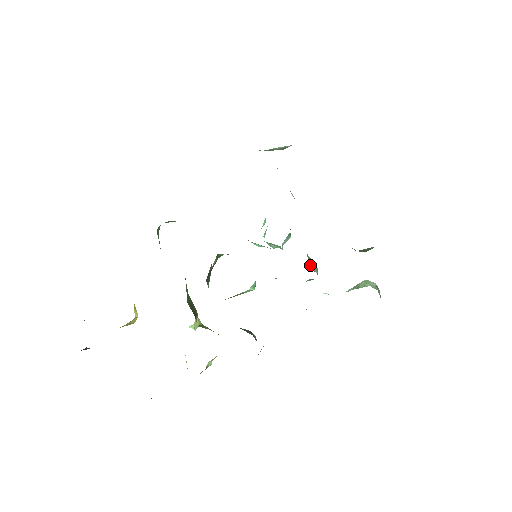
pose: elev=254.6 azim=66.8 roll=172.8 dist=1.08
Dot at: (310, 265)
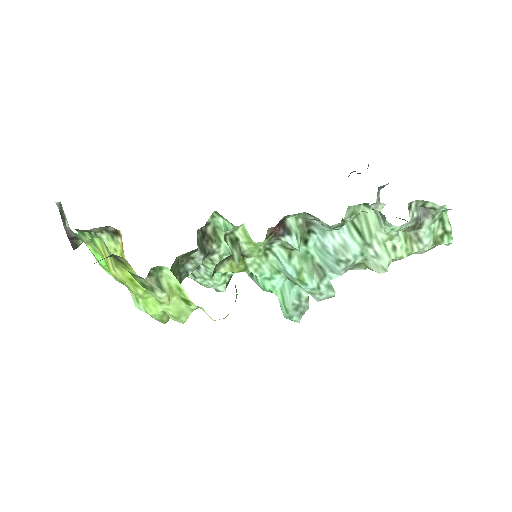
Dot at: occluded
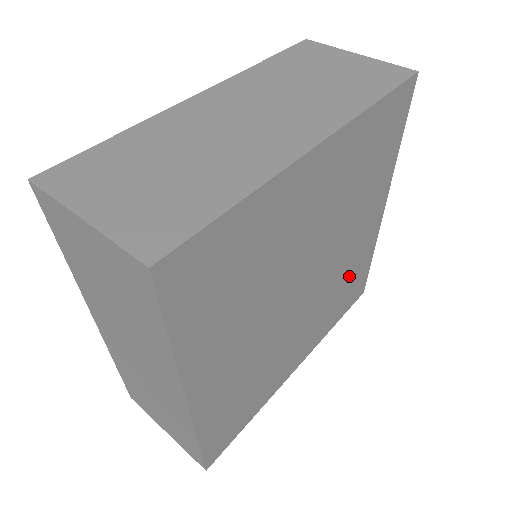
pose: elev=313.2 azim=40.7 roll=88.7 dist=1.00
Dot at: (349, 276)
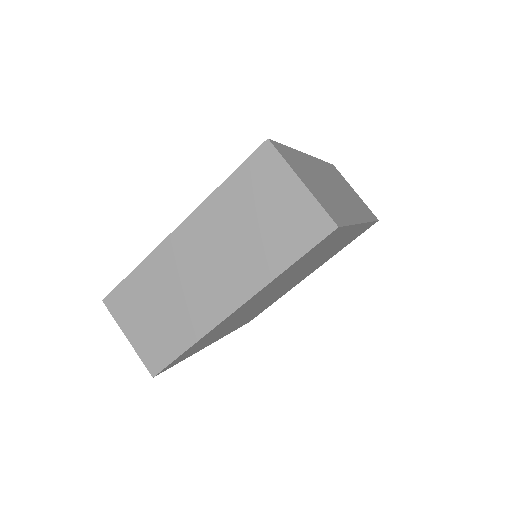
Dot at: occluded
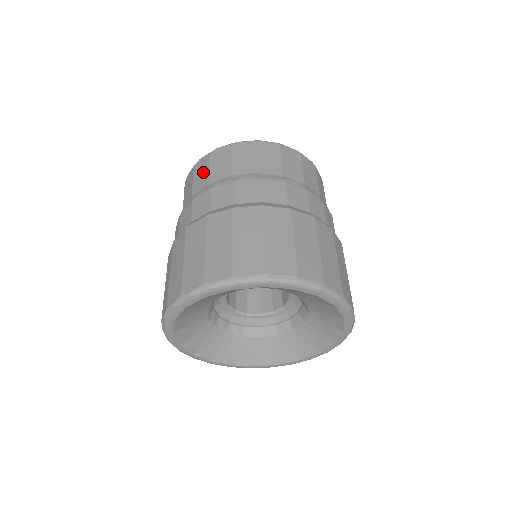
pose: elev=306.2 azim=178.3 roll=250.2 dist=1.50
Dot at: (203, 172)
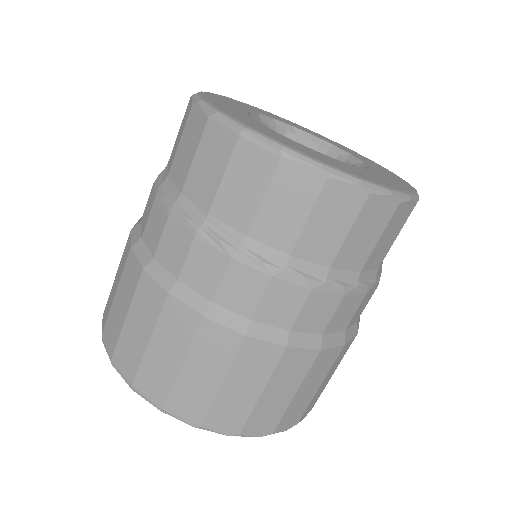
Dot at: occluded
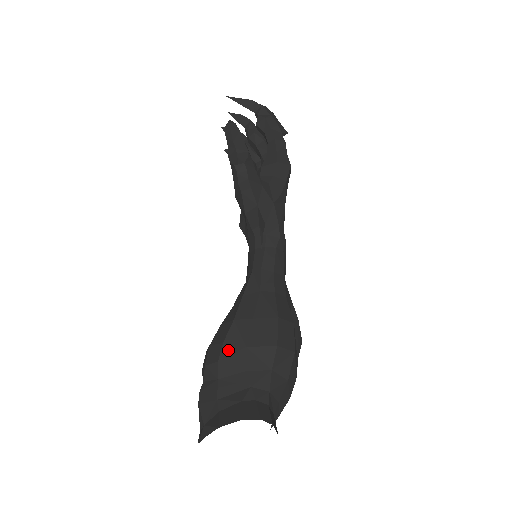
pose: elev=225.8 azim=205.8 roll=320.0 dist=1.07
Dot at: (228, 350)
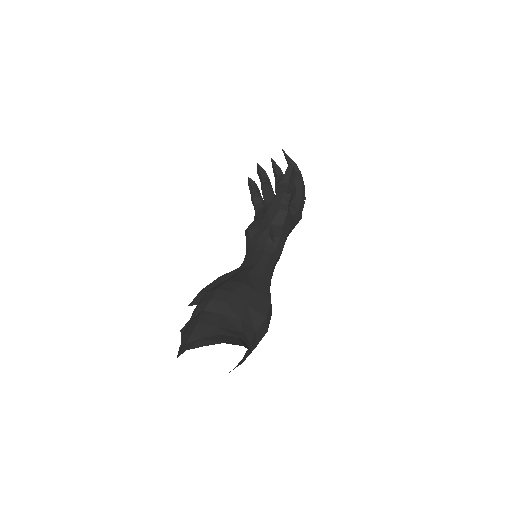
Dot at: (235, 299)
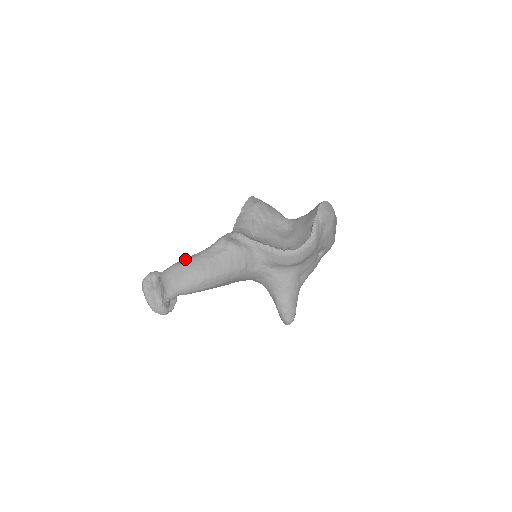
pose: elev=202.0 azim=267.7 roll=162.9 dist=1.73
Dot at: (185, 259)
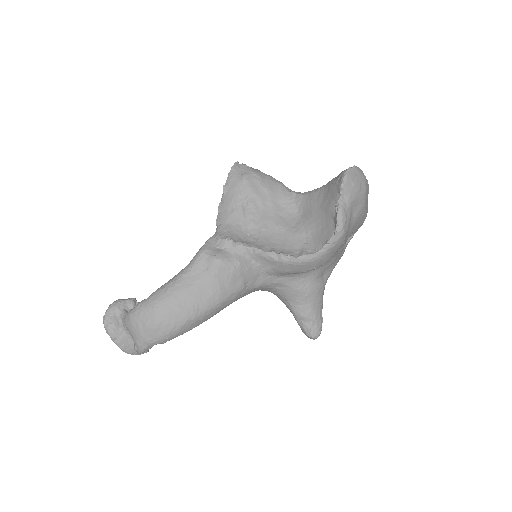
Dot at: (153, 295)
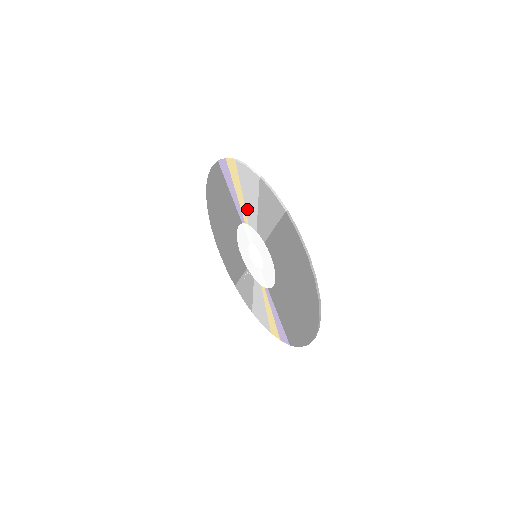
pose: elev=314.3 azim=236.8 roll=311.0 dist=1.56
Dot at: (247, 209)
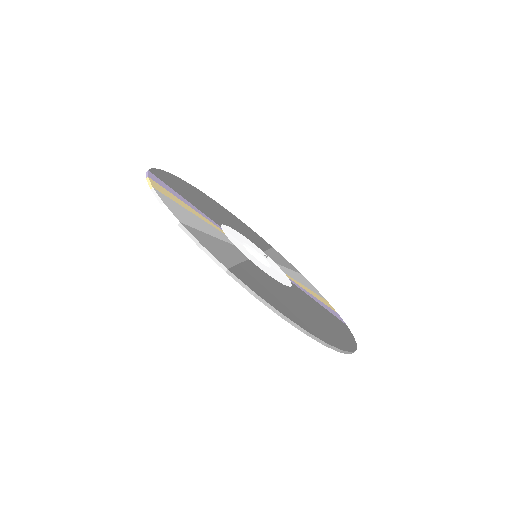
Dot at: occluded
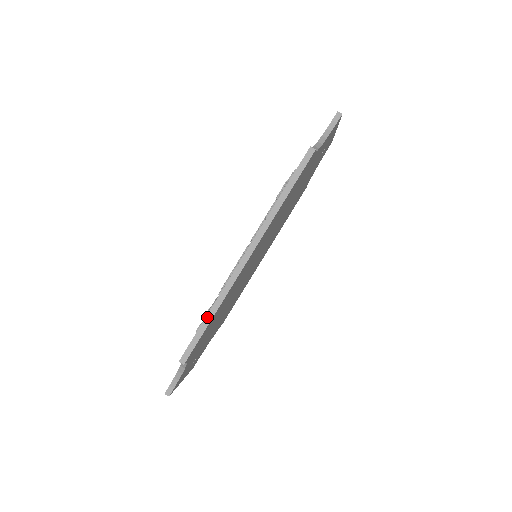
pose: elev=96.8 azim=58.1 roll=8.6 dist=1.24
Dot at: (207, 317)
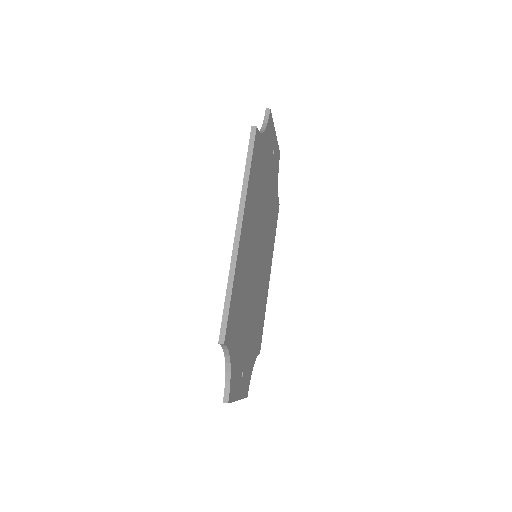
Dot at: (227, 292)
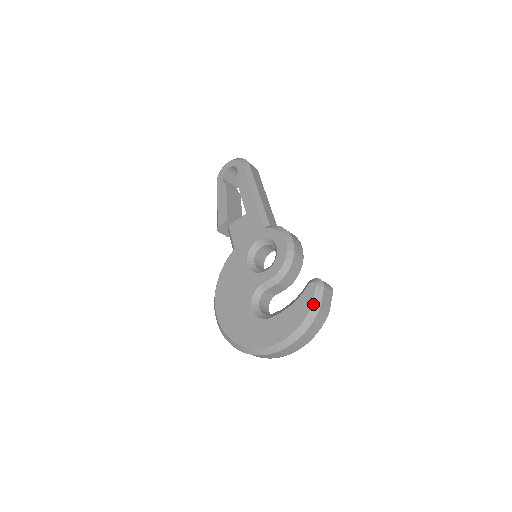
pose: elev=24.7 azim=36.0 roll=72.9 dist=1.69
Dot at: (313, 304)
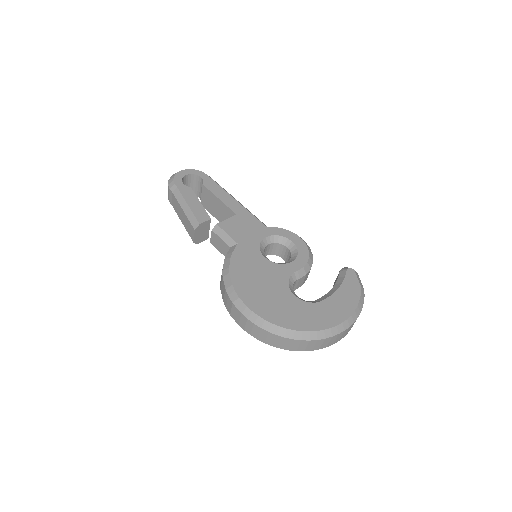
Dot at: (360, 285)
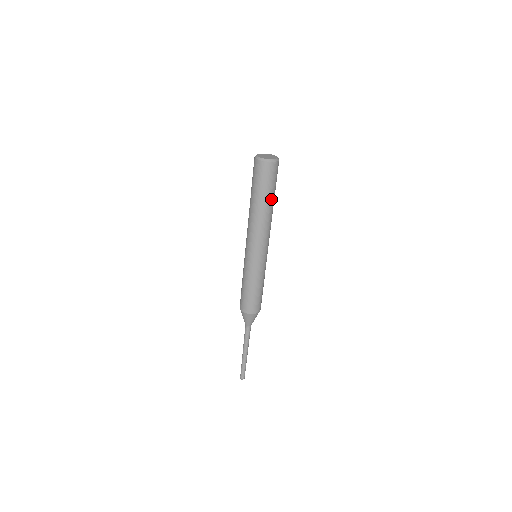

----

→ Exercise prompt:
Could you rewrite the rows above with every "pose" changed to "view" and nothing else altered? Leave out the pictures.

→ Expected answer:
view: elev=254.6 azim=66.8 roll=172.8 dist=1.08
Dot at: (310, 265)
Dot at: occluded
view: elev=313.2 azim=40.7 roll=88.7 dist=1.00
Dot at: (349, 276)
Dot at: occluded
view: elev=306.2 azim=178.3 roll=250.2 dist=1.50
Dot at: (203, 172)
Dot at: occluded
view: elev=225.8 azim=205.8 roll=320.0 dist=1.07
Dot at: (228, 350)
Dot at: (235, 299)
view: elev=202.0 azim=267.7 roll=162.9 dist=1.73
Dot at: (185, 259)
Dot at: (153, 295)
view: elev=314.3 azim=236.8 roll=311.0 dist=1.56
Dot at: (247, 209)
Dot at: occluded
view: elev=96.8 azim=58.1 roll=8.6 dist=1.24
Dot at: (207, 317)
Dot at: (227, 292)
view: elev=24.7 azim=36.0 roll=72.9 dist=1.69
Dot at: (313, 304)
Dot at: (360, 285)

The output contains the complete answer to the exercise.